DSA Cprogramming

Longest Common Substring in DSA C

Choose your learning style9 modes available

Learn Why Deep Visual Try Challenge Project Recall Time

Mental Model

Find the longest sequence of characters that appears exactly the same in both strings without skipping any characters.

Analogy: Imagine two sentences written on paper. The longest common substring is like the longest exact phrase that appears in both sentences side by side without any gaps.

String1: A B C D E F G
String2: X Y B C D Z

We look for the longest exact matching block:
B -> C -> D
↑          ↑
match starts here

Dry Run Walkthrough

Input: String1: "ABCDXYZ", String2: "XYZABCD"

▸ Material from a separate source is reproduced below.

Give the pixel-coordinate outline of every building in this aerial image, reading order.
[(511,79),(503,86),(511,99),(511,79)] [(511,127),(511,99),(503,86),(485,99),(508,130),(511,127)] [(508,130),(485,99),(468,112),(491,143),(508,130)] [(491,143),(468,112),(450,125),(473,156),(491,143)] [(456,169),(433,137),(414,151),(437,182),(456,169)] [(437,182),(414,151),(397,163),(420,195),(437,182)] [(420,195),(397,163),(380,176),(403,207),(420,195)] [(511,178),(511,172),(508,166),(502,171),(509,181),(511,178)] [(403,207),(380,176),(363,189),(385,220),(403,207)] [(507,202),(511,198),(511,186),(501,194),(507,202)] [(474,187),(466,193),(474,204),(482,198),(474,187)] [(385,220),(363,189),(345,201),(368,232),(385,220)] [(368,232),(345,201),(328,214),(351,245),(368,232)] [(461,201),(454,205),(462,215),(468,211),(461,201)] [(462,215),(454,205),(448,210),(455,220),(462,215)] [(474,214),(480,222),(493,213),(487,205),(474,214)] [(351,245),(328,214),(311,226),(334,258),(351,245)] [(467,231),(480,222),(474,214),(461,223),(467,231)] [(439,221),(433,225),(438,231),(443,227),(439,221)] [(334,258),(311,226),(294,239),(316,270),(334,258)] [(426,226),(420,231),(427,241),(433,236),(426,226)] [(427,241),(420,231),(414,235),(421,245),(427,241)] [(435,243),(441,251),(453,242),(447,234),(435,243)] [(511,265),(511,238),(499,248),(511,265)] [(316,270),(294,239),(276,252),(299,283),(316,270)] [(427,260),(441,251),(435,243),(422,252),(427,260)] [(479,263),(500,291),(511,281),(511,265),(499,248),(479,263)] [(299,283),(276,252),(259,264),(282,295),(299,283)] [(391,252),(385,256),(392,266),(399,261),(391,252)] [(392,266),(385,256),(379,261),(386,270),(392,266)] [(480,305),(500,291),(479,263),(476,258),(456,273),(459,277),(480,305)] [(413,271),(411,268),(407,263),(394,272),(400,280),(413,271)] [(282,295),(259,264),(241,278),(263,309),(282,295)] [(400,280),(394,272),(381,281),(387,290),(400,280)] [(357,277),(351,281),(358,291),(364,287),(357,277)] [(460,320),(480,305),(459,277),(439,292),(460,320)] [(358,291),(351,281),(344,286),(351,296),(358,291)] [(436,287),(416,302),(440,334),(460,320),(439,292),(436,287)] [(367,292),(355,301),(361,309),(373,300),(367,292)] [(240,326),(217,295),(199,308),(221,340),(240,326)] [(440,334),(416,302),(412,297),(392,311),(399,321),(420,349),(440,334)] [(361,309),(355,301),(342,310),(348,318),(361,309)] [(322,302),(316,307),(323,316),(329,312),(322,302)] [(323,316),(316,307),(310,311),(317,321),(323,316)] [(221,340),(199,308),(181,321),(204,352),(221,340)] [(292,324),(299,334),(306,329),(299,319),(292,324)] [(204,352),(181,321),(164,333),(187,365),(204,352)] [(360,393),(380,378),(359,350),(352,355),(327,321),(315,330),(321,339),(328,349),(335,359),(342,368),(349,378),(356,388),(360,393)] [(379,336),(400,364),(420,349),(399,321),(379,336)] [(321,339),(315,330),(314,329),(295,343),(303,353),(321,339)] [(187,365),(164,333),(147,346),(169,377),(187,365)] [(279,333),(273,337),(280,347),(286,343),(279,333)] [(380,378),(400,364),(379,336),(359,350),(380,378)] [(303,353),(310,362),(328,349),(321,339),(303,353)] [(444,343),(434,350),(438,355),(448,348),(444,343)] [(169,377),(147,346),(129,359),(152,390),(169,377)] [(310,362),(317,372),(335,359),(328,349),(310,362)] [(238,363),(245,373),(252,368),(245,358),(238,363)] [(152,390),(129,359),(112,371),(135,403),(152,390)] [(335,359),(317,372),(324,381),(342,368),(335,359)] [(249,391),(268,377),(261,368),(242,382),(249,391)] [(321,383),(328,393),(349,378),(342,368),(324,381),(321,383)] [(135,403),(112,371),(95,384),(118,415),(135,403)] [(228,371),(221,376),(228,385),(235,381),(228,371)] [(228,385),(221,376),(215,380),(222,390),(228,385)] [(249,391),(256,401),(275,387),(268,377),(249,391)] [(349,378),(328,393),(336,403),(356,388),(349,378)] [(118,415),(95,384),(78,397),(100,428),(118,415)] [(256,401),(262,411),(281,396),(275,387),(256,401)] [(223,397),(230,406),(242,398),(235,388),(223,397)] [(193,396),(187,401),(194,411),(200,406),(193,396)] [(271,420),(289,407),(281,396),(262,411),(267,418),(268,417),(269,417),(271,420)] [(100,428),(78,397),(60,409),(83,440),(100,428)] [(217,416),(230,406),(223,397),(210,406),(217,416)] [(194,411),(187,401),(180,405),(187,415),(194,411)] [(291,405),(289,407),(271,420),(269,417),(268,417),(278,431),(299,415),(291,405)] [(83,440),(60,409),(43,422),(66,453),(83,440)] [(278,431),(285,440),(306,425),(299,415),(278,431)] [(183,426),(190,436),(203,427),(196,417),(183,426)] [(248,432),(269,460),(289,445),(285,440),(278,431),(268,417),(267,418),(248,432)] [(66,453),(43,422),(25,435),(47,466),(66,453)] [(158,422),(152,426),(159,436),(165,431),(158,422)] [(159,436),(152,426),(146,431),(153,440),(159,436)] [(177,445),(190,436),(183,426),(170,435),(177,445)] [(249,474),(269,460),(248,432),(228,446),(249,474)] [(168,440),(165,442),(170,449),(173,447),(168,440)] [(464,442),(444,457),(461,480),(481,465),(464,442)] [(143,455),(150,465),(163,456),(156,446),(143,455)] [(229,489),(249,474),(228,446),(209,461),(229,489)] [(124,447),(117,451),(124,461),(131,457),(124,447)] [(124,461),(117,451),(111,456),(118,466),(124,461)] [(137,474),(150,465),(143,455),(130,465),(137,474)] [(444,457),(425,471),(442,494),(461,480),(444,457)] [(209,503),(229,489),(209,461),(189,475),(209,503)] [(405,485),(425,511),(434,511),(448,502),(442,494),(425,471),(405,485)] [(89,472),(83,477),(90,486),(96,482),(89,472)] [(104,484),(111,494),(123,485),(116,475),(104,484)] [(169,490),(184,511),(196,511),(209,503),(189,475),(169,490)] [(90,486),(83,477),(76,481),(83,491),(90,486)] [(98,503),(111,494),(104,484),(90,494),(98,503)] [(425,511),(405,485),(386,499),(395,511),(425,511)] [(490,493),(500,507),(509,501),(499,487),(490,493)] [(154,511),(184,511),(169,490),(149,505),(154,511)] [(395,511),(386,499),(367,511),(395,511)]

Goal: Find the longest substring that appears in both strings exactly and continuously

Step 1: Initialize a 2D array dp with zeros for lengths of substrings

dp matrix filled with 0s, size 8x8 (including empty prefix)

Why: We need a table to store lengths of matching substrings ending at each pair of indices

Step 2: Compare characters at String1[1] = 'A' and String2[1] = 'X', no match, dp[1][1] = 0

dp[1][1] = 0

Why: No common substring ends here because characters differ

Step 3: Compare String1[4] = 'D' and String2[7] = 'D', match found, dp[4][7] = dp[3][6] + 1 = 4

dp[4][7] = 4 (substring length 4 ending here)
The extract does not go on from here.